■ What this task involves ■
Repeat the stretch of entries below from the line with "9.5px; color: #1a1a1a;" through the line with "<p>Wir selbst sind". Include both ends and add nothing.

[User interface change data]
==================================================

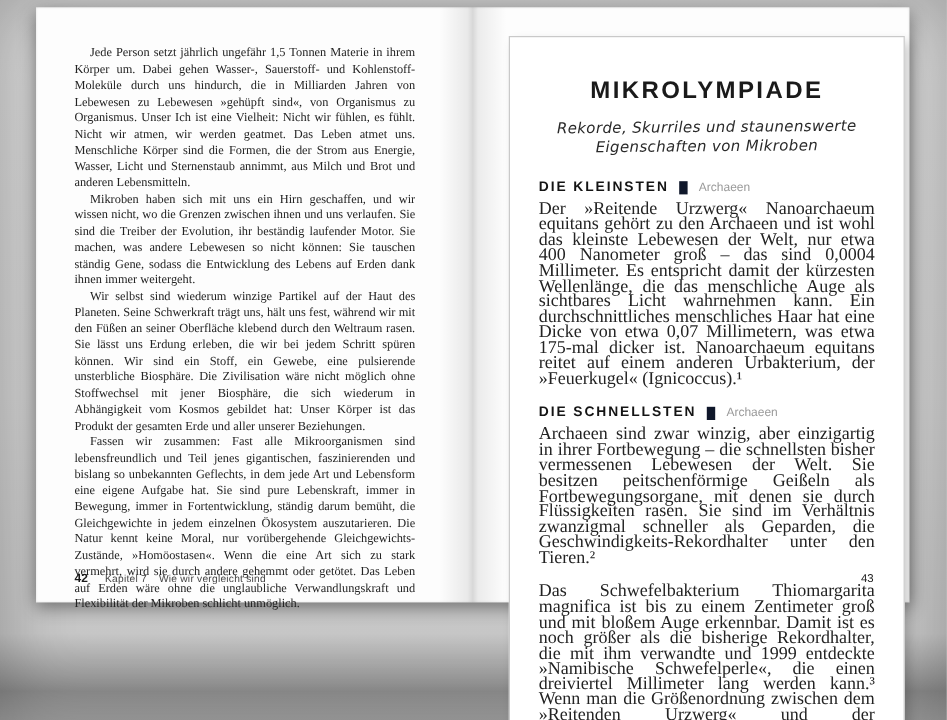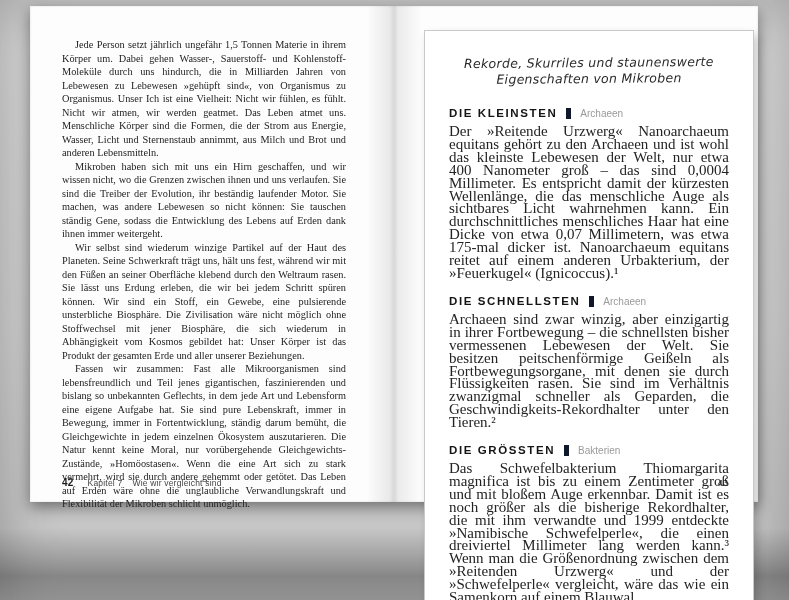--- a/index.html
+++ b/index.html
@@ -62,21 +62,21 @@
     transform: rotate(-0.5deg);
   }
   .section { margin-top: 15px; }
   .sec-head { margin-bottom: 6px; display: flex; align-items: flex-end; }
   .sec-title {
     font-family: "Liberation Sans", sans-serif; font-weight: bold;
     font-size: 11.5px; letter-spacing: 1.6px; color: #141414;
   }
   .sec-cat {
     font-family: "Liberation Sans", sans-serif; font-size: 10px; color: #9a9a9a;
-    border-left: 5px solid #0f172a; margin-left: 9px; padding-left: 9px;
+    border-left: 7px solid #0f172a; margin-left: 9px; padding-left: 9px;
   }
   .sec-body {
     margin: 0; font-size: 15px; line-height: 12.9px; color: #232323;
     text-align: justify; hyphens: auto; -webkit-hyphens: auto;
   }
   .footer-right {
     position: absolute; right: 30px; bottom: 14px;
     font-family: "Liberation Sans", sans-serif; font-size: 9.5px; color: #1a1a1a;
   }
 </style>
@@ -93,43 +93,40 @@
         <p>Wir selbst sind wiederum winzige Partikel auf der Haut des Planeten. Seine Schwerkraft trägt uns, hält uns fest, während wir mit den Füßen an seiner Oberfläche klebend durch den Weltraum rasen. Sie lässt uns Erdung erleben, die wir bei jedem Schritt spüren können. Wir sind ein Stoff, ein Gewebe, eine pulsierende unsterbliche Biosphäre. Die Zivilisation wäre nicht möglich ohne Stoffwechsel mit jener Biosphäre, die sich wiederum in Abhängigkeit vom Kosmos gebildet hat: Unser Körper ist das Produkt der gesamten Erde und aller unserer Beziehungen.</p>
         <p>Fassen wir zusammen: Fast alle Mikroorganismen sind lebensfreundlich und Teil jenes gigantischen, faszinierenden und bislang so unbekannten Geflechts, in dem jede Art und Lebensform eine eigene Aufgabe hat. Sie sind pure Lebenskraft, immer in Bewegung, immer in Fortentwicklung, ständig darum bemüht, die Gleichgewichte in jedem einzelnen Ökosystem auszutarieren. Die Natur kennt keine Moral, nur vorübergehende Gleichgewichts-Zustände, »Homöostasen«. Wenn die eine Art sich zu stark vermehrt, wird sie durch andere gehemmt oder getötet. Das Leben auf Erden wäre ohne die unglaubliche Verwandlungskraft und Flexibilität der Mikroben schlicht unmöglich.</p>
       </div>
       <div class="footer-left">
         <span class="pagenum">42</span><span class="chapter">Kapitel 7</span><span class="chapter-title">Wie wir vergleicht sind</span>
       </div>
     </div>
 
     <div class="page page-right">
       <div class="panel">
+        <h1>MIKROLYMPIADE</h1>
         <div class="subtitle">Rekorde, Skurriles und staunenswerte Eigenschaften von Mikroben</div>
 
         <div class="section">
           <div class="sec-head">
             <span class="sec-title">DIE KLEINSTEN</span>
             <span class="sec-cat">Archaeen</span>
           </div>
           <p class="sec-body">Der »Reitende Urzwerg« Nanoarchaeum equitans gehört zu den Archaeen und ist wohl das kleinste Lebewesen der Welt, nur etwa 400 Nanometer groß – das sind 0,0004 Millimeter. Es entspricht damit der kürzesten Wellenlänge, die das menschliche Auge als sichtbares Licht wahrnehmen kann. Ein durchschnittliches menschliches Haar hat eine Dicke von etwa 0,07 Millimetern, was etwa 175-mal dicker ist. Nanoarchaeum equitans reitet auf einem anderen Urbakterium, der »Feuerkugel« (Ignicoccus).¹</p>
         </div>
 
         <div class="section">
           <div class="sec-head">
             <span class="sec-title">DIE SCHNELLSTEN</span>
             <span class="sec-cat">Archaeen</span>
           </div>
           <p class="sec-body">Archaeen sind zwar winzig, aber einzigartig in ihrer Fortbewegung – die schnellsten bisher vermessenen Lebewesen der Welt. Sie besitzen peitschenförmige Geißeln als Fortbewegungsorgane, mit denen sie durch Flüssigkeiten rasen. Sie sind im Verhältnis zwanzigmal schneller als Geparden, die Geschwindigkeits-Rekordhalter unter den Tieren.²</p>
         </div>
 
         <div class="section">
-          <div class="sec-head">
-            <span class="sec-title">DIE GRÖSSTEN</span>
-            <span class="sec-cat">Bakterien</span>
-          </div>
           <p class="sec-body">Das Schwefelbakterium Thiomargarita magnifica ist bis zu einem Zentimeter groß und mit bloßem Auge erkennbar. Damit ist es noch größer als die bisherige Rekordhalter, die mit ihm verwandte und 1999 entdeckte »Namibische Schwefelperle«, die einen dreiviertel Millimeter lang werden kann.³ Wenn man die Größenordnung zwischen dem »Reitenden Urzwerg« und der »Schwefelperle« vergleicht, wäre das wie ein Samenkorn auf einem Blauwal.</p>
         </div>
       </div>
 
       <div class="footer-right">
         <span>43</span>
       </div>
     </div>
 
     <div class="gutter"></div>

==================================================

■ Result of this exercise ■
     font-family: "Liberation Sans", sans-serif; font-size: 9.5px; color: #1a1a1a;
   }
 </style>
@@ -93,43 +93,40 @@
         <p>Wir selbst sind wiederum winzige Partikel auf der Haut des Planeten. Seine Schwerkraft trägt uns, hält uns fest, während wir mit den Füßen an seiner Oberfläche klebend durch den Weltraum rasen. Sie lässt uns Erdung erleben, die wir bei jedem Schritt spüren können. Wir sind ein Stoff, ein Gewebe, eine pulsierende unsterbliche Biosphäre. Die Zivilisation wäre nicht möglich ohne Stoffwechsel mit jener Biosphäre, die sich wiederum in Abhängigkeit vom Kosmos gebildet hat: Unser Körper ist das Produkt der gesamten Erde und aller unserer Beziehungen.</p>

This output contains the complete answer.